Estrada is also known in the area of mathematical chemistry, in particular for the development and use of molecular descriptors based on the use of Graph Theory. In recent years he has developed mathematical approaches for the Hückel method or tight binding model, such as for "graph energy", "density matrix", "quantum molecular interference" in molecular electronics, among others. The last work is in collaboration with Roald Hoffmann.

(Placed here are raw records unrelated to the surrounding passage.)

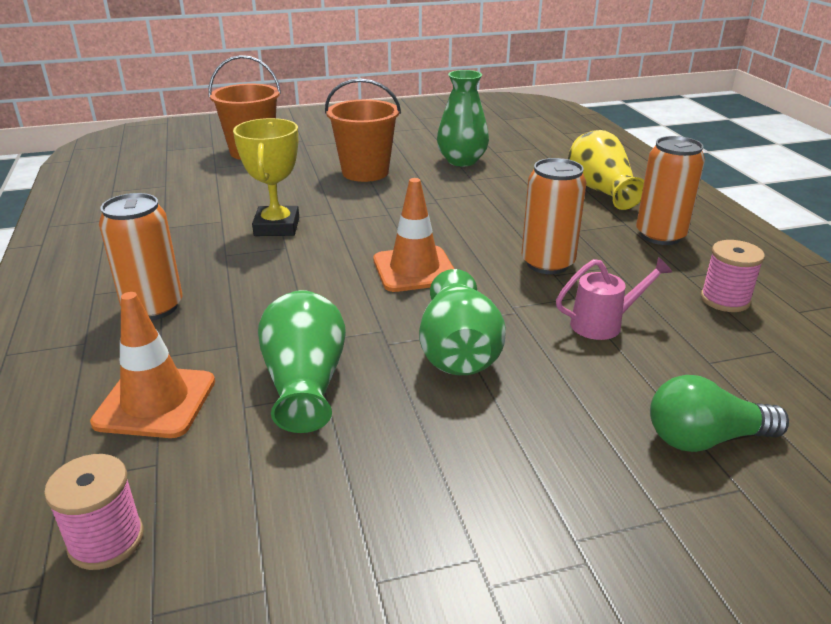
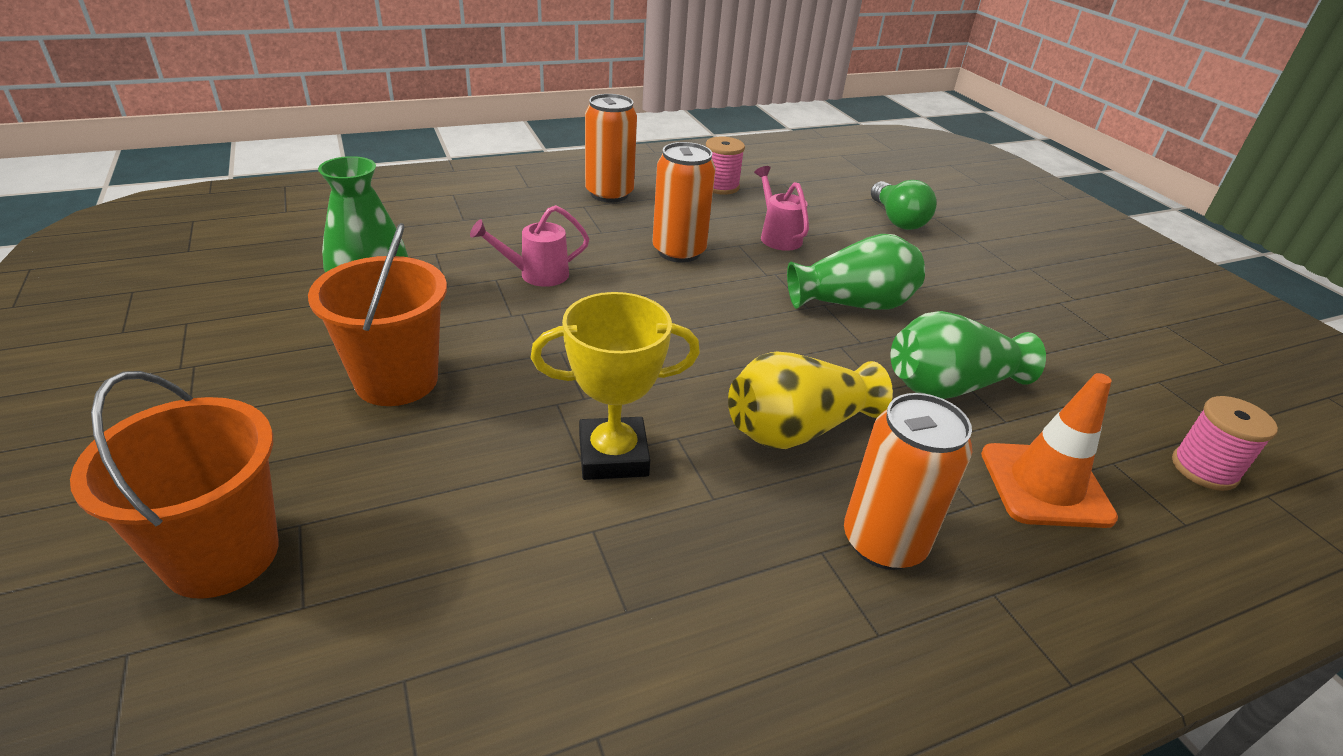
camera: 100 degrees left, 5 degrees up
orange traffic cone [373,178,454,292] -> none
yellow vase [568,130,644,210] -> yellow vase moved to [728,352,893,449]
none -> pink watering can [470,205,589,287]

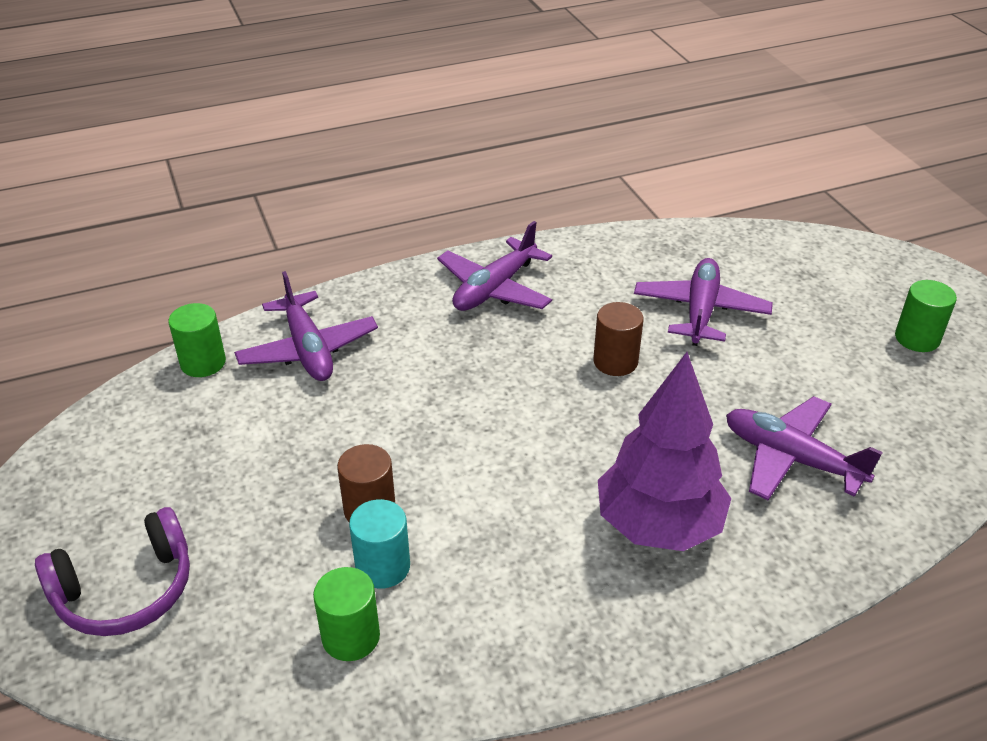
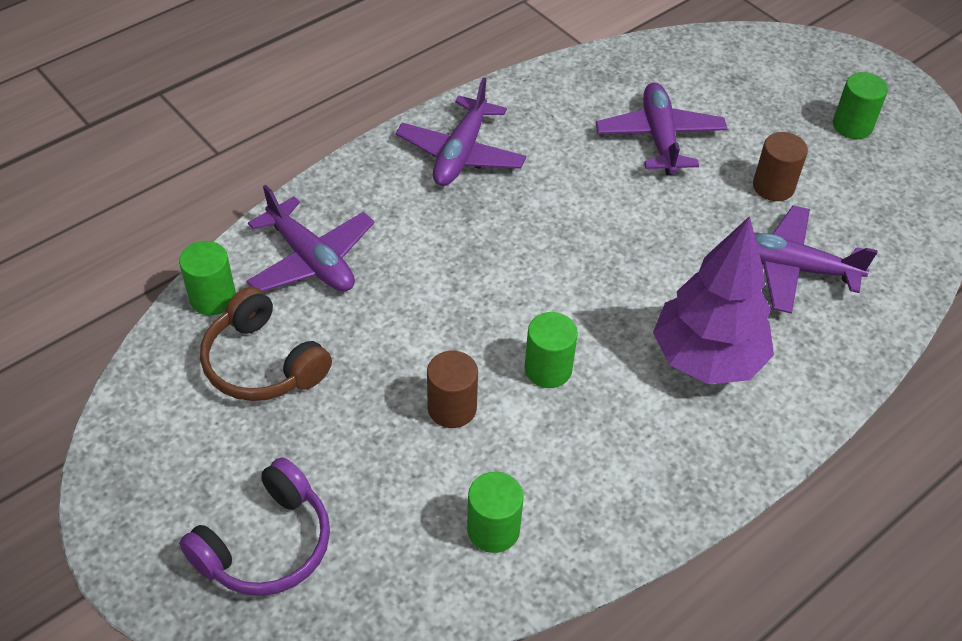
camera: 20 degrees left, 10 degrees up
turquoise cylinder [349,499,410,589] -> none
brown cylinder [593,302,644,376] -> brown cylinder moved to [753,132,808,201]
none -> brown headphones [200,287,332,401]
none -> green cylinder [525,312,578,388]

==Awards and Distinctions==
- 2005, Elected Member of the International Academy of Mathematical Chemistry.
- 2007, Recipient of the Prize as Outstanding Scientist, International Academy of Mathematical Chemistry in recognition for "his valuable contributions in developing and applying graph theory to solve problems in many interdisciplinary areas, such as chemistry, physics, biology, ecology and technology".
- 2014, Recipient of the Royal Society Wolfson Research Merit Award of the Royal Society of London, which recognises "scientists of outstanding achievement and potential".
- 2014, Elected as Member of the Academia Europaea.
- 2019, Elected as Member of the Latin American Academy of Science.
- 2019, Elected SIAM Fellow "for outstanding contributions to mathematical chemistry and network science".

==Editorial Activities==
- Editor-in-Chief, Journal of Complex Networks, Oxford University Press.
- Editorial Board, MATCH. Communications in Mathematical and in Computer Chemistry.
- Editorial Board, SIAM Journal on Applied Mathematics.
- Editorial Board, Proceedings of the Royal Society, A.
- Editorial Board, Mathematics.

==Books==
- 2011. The Structure of Complex Networks. Theory and Applications. Oxford University Press.
- 2015. A First Course in Network Theory. Oxford University Press, with P. Knight.